### Parts of the exercise
- a) According to the essay on appraising electronic records, what are the three components of a record?
- b) Extend the essay on appraising electronic records, picking up after its final line.

### Exercise text

#####

Electronic records have unique characteristics.  This paper explores some of those in terms of appraisal, and proposes four criteria specific to electronic records.  It also discusses at what level of appraisal these criteria would best be applied.

 

The introduction of the macro-appraisal model clearly established appraisal as a hierarchical exercise.  That model is designed to isolate key areas where the best records are likely to be located by examining the structure and functions of the creating agency.  The appraisal of the actual record series follows the identification of those key areas.   Terry Cook cautions that

 

It is important to recall that there are several factors at this later stage which can refine or reverse a positive decision made by using the macro-appraisal model.[2]

 

At this lower level archivists look at the different series to determine which of them best fulfil the values sought or identified at the macro-appraisal level.  As well various criteria are applied, such as completeness, uniqueness, barriers to accessibility, relationship with other archival holdings, etc.  While these criteria remain relevant and applicable to the appraisal of electronic series, the separability of content, structure and context - the three components of a record, along with other characteristics unique to electronic records, suggest that these "traditional" criteria are not sufficient in themselves to fully appraise electronic record series.  The four new criteria proposed in this paper apply at one level lower yet than what I have referred to as series level appraisal, thus two levels below macro/functional appraisal.  Paraphrasing Cook, one might say that there are several factors at this later stage that can refine or reverse a positive decision made at the series level.

 

            There is a need to appraise at this lower level because the component facets of a record - context, content and structure - are independent of each other as well as of their medium in the electronic environment. With every migration, whether it occurs while the records are still operational, at point of transfer to an archives, or while in the custody of the archives, some aspects of the context, content and structure are affected.  The National Archives of Australia acknowledges this fact as follows:

 

In the electronic environment we consider that the ‘original’ means the content, structure and context of the original transaction but not all the attributes present in the original software or hardware platform. It is inevitable that some losses will occur at the point of migration from one version of the software to the next or one platform to the next but this is acceptable as long as the aspects of the record required for evidence are preserved.[3]

 

It is therefore critical for archivists to determine what the essence of the record is in order to ensure that "the aspects of the record required for evidence are preserved."

 

            This paper uses the definitions contained in the National Archives of Australia's publication Keeping Electronic Records. Content is defined as "That which conveys information e.g., the text, data, symbols, numerals, images, sound and vision."  Structure is "The appearance and arrangement of the content e.g., the relationships between fields, entities, language, style, fonts, page and paragraph breaks, links and other editorial devices."  And context is "The background information which enhances understanding of technical and business environments to which the records relate e.g., metadata, application software, logical business models, and the provenance (i.e., address, title, link to function or activity, agency, program or section)."[4]

 

In addition to the independence of the content, structure and context, records in the electronic environment have unique characteristics.  Harold Naugler noted several of these and I have summarized them as follows:

§         durability

§         lifespan

§         maintenance

§         ease of editing, copying erasure and reformatting (manipulability)

#####

### Data listing
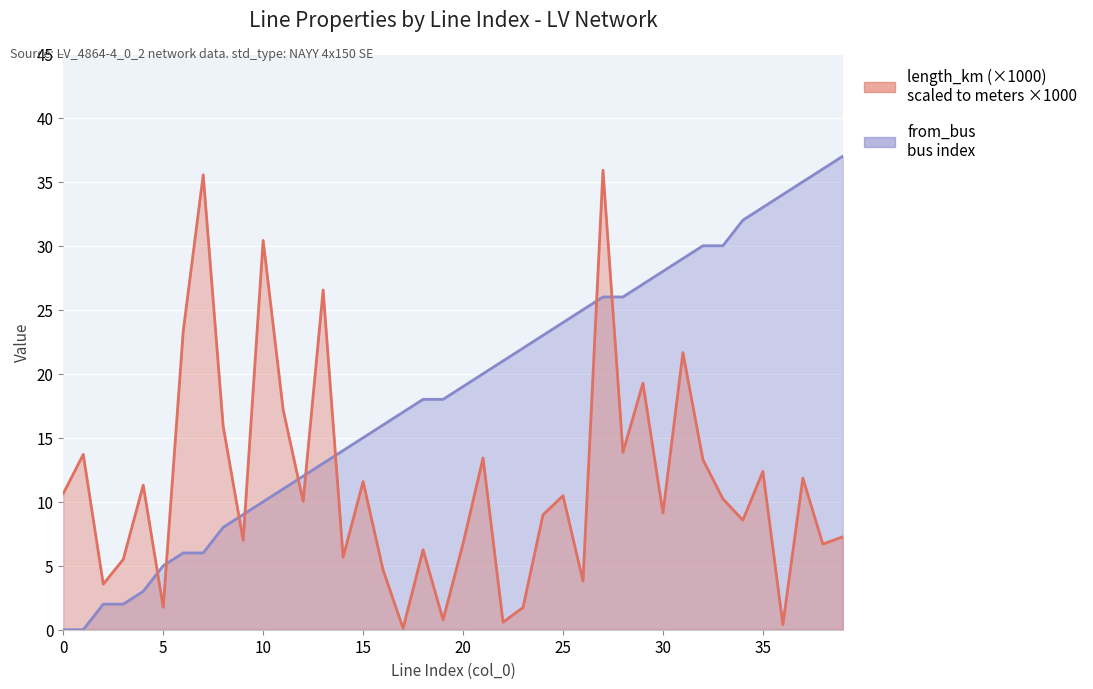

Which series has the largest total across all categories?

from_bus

#####

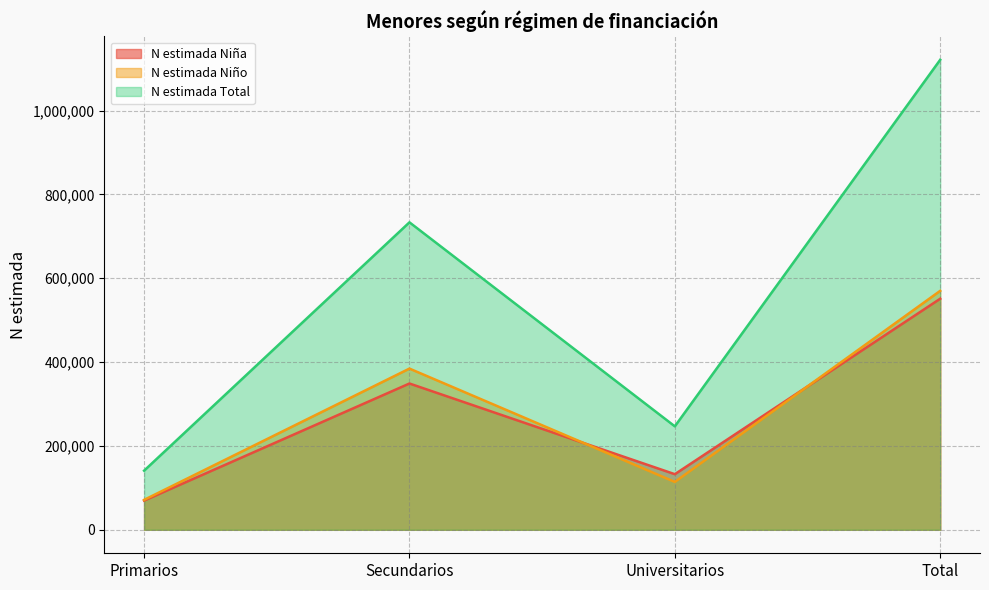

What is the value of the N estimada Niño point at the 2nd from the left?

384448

#####

### Per-task outputs
- a) Content, structure and context.

- b)
§         ease of manipulation, including the difficulty of tracing manipulation

§         need for supporting documentation to describe the contents, arrangement, codes, and technical characteristics

§         need for specialized personnel for the processing and maintenance of the records, introducing a new player in the normal clique of archivist, creator and user.[5]

 

From these unique characteristics I propose four appraisal criteria: 

1.       Durability,

2.       Presentation/Rendering,

3.       Manipulability, and

4.       Technical Context.

 

Durability

Naugler refers to this characteristic primarily in terms of storage media.  I define it here in terms of the durability of the native application's contribution to the record.  Durability is an important consideration because changing the format of the record may have a fundamental impact on it, as will become clear through the illustrations used to clarify these criteria.  Migrating records or data to an open format simply means a double conversion, as they will presumably have to be opened again in another application. 

 

Illustration 1 provides a view of a record called Jim's Calendar.  Much of the structure is established by Microsoft Outlook 98 - as testified by the buttons visible along the top.  The data is ordered chronologically within the Calendar folder.

 

Illustration 1:  Jim's Calendar, "normal" view

 

Illustration 2:  A sample entry from a paper-based calendar.

 

Contrast this illustration with illustration 2, which is a scanned image from a paper journal or calendar.  The paper calendar, to my eyes, shows more directly the impact of its contributors.  It has an area for listing tasks and, at the bottom left, a place for recording expenses and reimbursements.  Different colors of ink and styles of writing suggest that different individuals contributed to the calendar.  Not all of these characteristics are apparent in the illustration of the electronic calendar.  There is a task list, but the information is presented in a uniform fashion. Unlike the paper calendar, MS Outlook contributes the ability to change the structure of the calendar from a presentation of the daily information to a presentation of information for the whole month (see illustration 3), an option not possible in the paper calendar.

 

Illustration 3: Jim's Calendar presented by month.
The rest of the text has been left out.